Lord McNally: A number of words have been used over the past few hours to indicate how this Bill will be made to work--for example, "simplicity, good faith and common sense". What we are discussing now is another element; namely, cost. As the noble Lord, Lord Cope, said, if the means of gaining access to information were in any way to be a deterrent--if freedom of information was like the freedom to dine at the Ritz; in other words, you could get information if you could afford it--that would be against the spirit of what I hope we all intend to be a revolutionary Bill.

In their different ways, all these amendments seek reassurance on that point. There is no particular merit in picking them out separately, other than to mention the one that suggests that the actual cost of finding information should not be a final barrier in all cases. Indeed, there are occasions when the costs would justify acquiring the information, even if that process was expensive.

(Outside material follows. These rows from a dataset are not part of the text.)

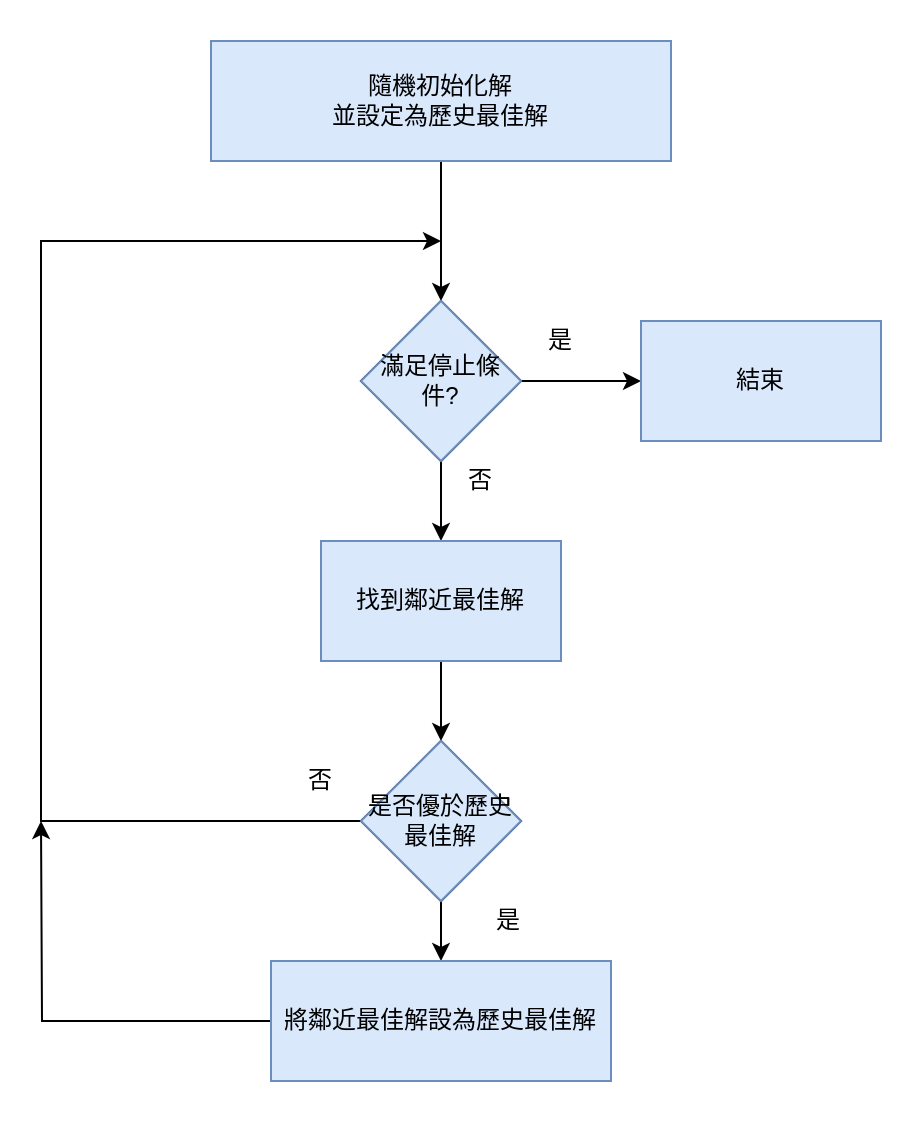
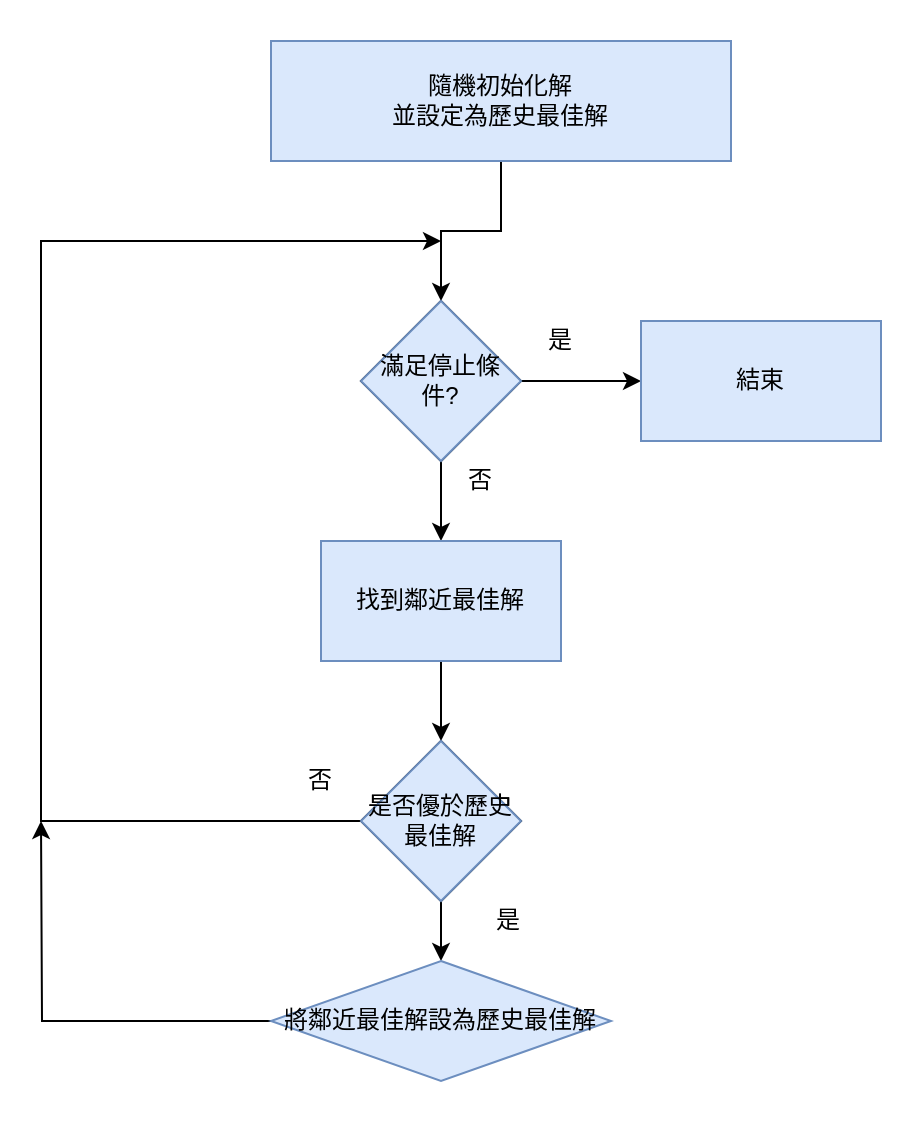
  <mxCell id="0" />
  <mxCell id="1" parent="0" />
  <mxCell id="2" value="" style="edgeStyle=orthogonalEdgeStyle;rounded=0;orthogonalLoop=1;jettySize=auto;html=1;" edge="1" parent="1" source="3" target="6"><mxGeometry relative="1" as="geometry" /></mxCell>
- <mxCell id="3" value="隨機初始化解&lt;br&gt;並設定為歷史最佳解" style="rounded=0;whiteSpace=wrap;html=1;fillColor=#dae8fc;strokeColor=#6c8ebf;" vertex="1" parent="1"><mxGeometry x="105" y="20" width="230" height="60" as="geometry" /></mxCell>
+ <mxCell id="3" value="隨機初始化解&lt;br&gt;並設定為歷史最佳解" style="rounded=0;whiteSpace=wrap;html=1;fillColor=#dae8fc;strokeColor=#6c8ebf;" vertex="1" parent="1"><mxGeometry x="135" y="20" width="230" height="60" as="geometry" /></mxCell>
  <mxCell id="4" value="" style="edgeStyle=orthogonalEdgeStyle;rounded=0;orthogonalLoop=1;jettySize=auto;html=1;" edge="1" parent="1" source="6" target="7"><mxGeometry relative="1" as="geometry" /></mxCell>
  <mxCell id="5" value="" style="edgeStyle=orthogonalEdgeStyle;rounded=0;orthogonalLoop=1;jettySize=auto;html=1;" edge="1" parent="1" source="6" target="9"><mxGeometry relative="1" as="geometry" /></mxCell>
  <mxCell id="6" value="滿足停止條件?" style="rhombus;whiteSpace=wrap;html=1;rounded=0;" vertex="1" parent="1"><mxGeometry x="180" y="150" width="80" height="80" as="geometry" /></mxCell>
  <mxCell id="7" value="結束" style="whiteSpace=wrap;html=1;rounded=0;" vertex="1" parent="1"><mxGeometry x="320" y="160" width="120" height="60" as="geometry" /></mxCell>
  <mxCell id="8" value="" style="edgeStyle=orthogonalEdgeStyle;rounded=0;orthogonalLoop=1;jettySize=auto;html=1;" edge="1" parent="1" source="9" target="12"><mxGeometry relative="1" as="geometry" /></mxCell>
  <mxCell id="9" value="找到鄰近最佳解" style="whiteSpace=wrap;html=1;rounded=0;" vertex="1" parent="1"><mxGeometry x="160" y="270" width="120" height="60" as="geometry" /></mxCell>
  <mxCell id="10" value="" style="edgeStyle=orthogonalEdgeStyle;rounded=0;orthogonalLoop=1;jettySize=auto;html=1;" edge="1" parent="1" source="12" target="14"><mxGeometry relative="1" as="geometry" /></mxCell>
  <mxCell id="11" style="edgeStyle=orthogonalEdgeStyle;rounded=0;orthogonalLoop=1;jettySize=auto;html=1;" edge="1" parent="1" source="12"><mxGeometry relative="1" as="geometry"><mxPoint x="220" y="120" as="targetPoint" /><Array as="points"><mxPoint x="20" y="410" /><mxPoint x="20" y="120" /></Array></mxGeometry></mxCell>
  <mxCell id="12" value="是否優於歷史最佳解" style="rhombus;whiteSpace=wrap;html=1;rounded=0;" vertex="1" parent="1"><mxGeometry x="180" y="370" width="80" height="80" as="geometry" /></mxCell>
  <mxCell id="13" style="edgeStyle=orthogonalEdgeStyle;rounded=0;orthogonalLoop=1;jettySize=auto;html=1;" edge="1" parent="1" source="14"><mxGeometry relative="1" as="geometry"><mxPoint x="20" y="410" as="targetPoint" /></mxGeometry></mxCell>
- <mxCell id="14" value="&lt;span&gt;將鄰近最佳解設為歷史最佳解&lt;/span&gt;" style="whiteSpace=wrap;html=1;rounded=0;fillColor=#dae8fc;strokeColor=#6c8ebf;" vertex="1" parent="1"><mxGeometry x="135" y="480" width="170" height="60" as="geometry" /></mxCell>
+ <mxCell id="14" value="&lt;span&gt;將鄰近最佳解設為歷史最佳解&lt;/span&gt;" style="rhombus;whiteSpace=wrap;html=1;fillColor=#dae8fc;strokeColor=#6c8ebf;" vertex="1" parent="1"><mxGeometry x="135" y="480" width="170" height="60" as="geometry" /></mxCell>
  <mxCell id="15" value="否" style="text;html=1;strokeColor=none;fillColor=none;align=center;verticalAlign=middle;whiteSpace=wrap;rounded=0;" vertex="1" parent="1"><mxGeometry x="140" y="380" width="40" height="20" as="geometry" /></mxCell>
  <mxCell id="16" value="是" style="text;html=1;strokeColor=none;fillColor=none;align=center;verticalAlign=middle;whiteSpace=wrap;rounded=0;" vertex="1" parent="1"><mxGeometry x="234" y="450" width="40" height="20" as="geometry" /></mxCell>
  <mxCell id="17" value="是" style="text;html=1;strokeColor=none;fillColor=none;align=center;verticalAlign=middle;whiteSpace=wrap;rounded=0;" vertex="1" parent="1"><mxGeometry x="260" y="160" width="40" height="20" as="geometry" /></mxCell>
  <mxCell id="18" value="否" style="text;html=1;strokeColor=none;fillColor=none;align=center;verticalAlign=middle;whiteSpace=wrap;rounded=0;" vertex="1" parent="1"><mxGeometry x="220" y="230" width="40" height="20" as="geometry" /></mxCell>
  <mxCell id="19" value="滿足停止條件?" style="rhombus;whiteSpace=wrap;html=1;rounded=0;fillColor=#dae8fc;strokeColor=#6c8ebf;" vertex="1" parent="1"><mxGeometry x="180" y="150" width="80" height="80" as="geometry" /></mxCell>
  <mxCell id="20" value="找到鄰近最佳解" style="whiteSpace=wrap;html=1;rounded=0;fillColor=#dae8fc;strokeColor=#6c8ebf;" vertex="1" parent="1"><mxGeometry x="160" y="270" width="120" height="60" as="geometry" /></mxCell>
  <mxCell id="21" value="結束" style="whiteSpace=wrap;html=1;rounded=0;fillColor=#dae8fc;strokeColor=#6c8ebf;" vertex="1" parent="1"><mxGeometry x="320" y="160" width="120" height="60" as="geometry" /></mxCell>
  <mxCell id="22" value="是否優於歷史最佳解" style="rhombus;whiteSpace=wrap;html=1;rounded=0;fillColor=#dae8fc;strokeColor=#6c8ebf;" vertex="1" parent="1"><mxGeometry x="180" y="370" width="80" height="80" as="geometry" /></mxCell>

It has been suggested to us that in other freedom of information Acts there are forms of words that are not so open to using "costs" as an excuse for not providing such information. I take the point made by the noble Lord, Lord Cope. We have all noticed that certain Members in another place table so many Questions obsessively--thank God none of them ever sits on the Liberal Democrat Benches. Indeed, I cannot think of any who do.

Public authorities have to be protected against such practices. However, we must also ensure that neither initial access nor the response of prohibitive cost is used too easily or too lightly. I rose to speak to this group of amendments in order to hear the Minister's response to the whole approach of making sure that cost is not a deterrent to citizens seeking to use the Bill and to ensure that public authorities do not use it in too cavalier a manner so as not to co-operate with the Bill.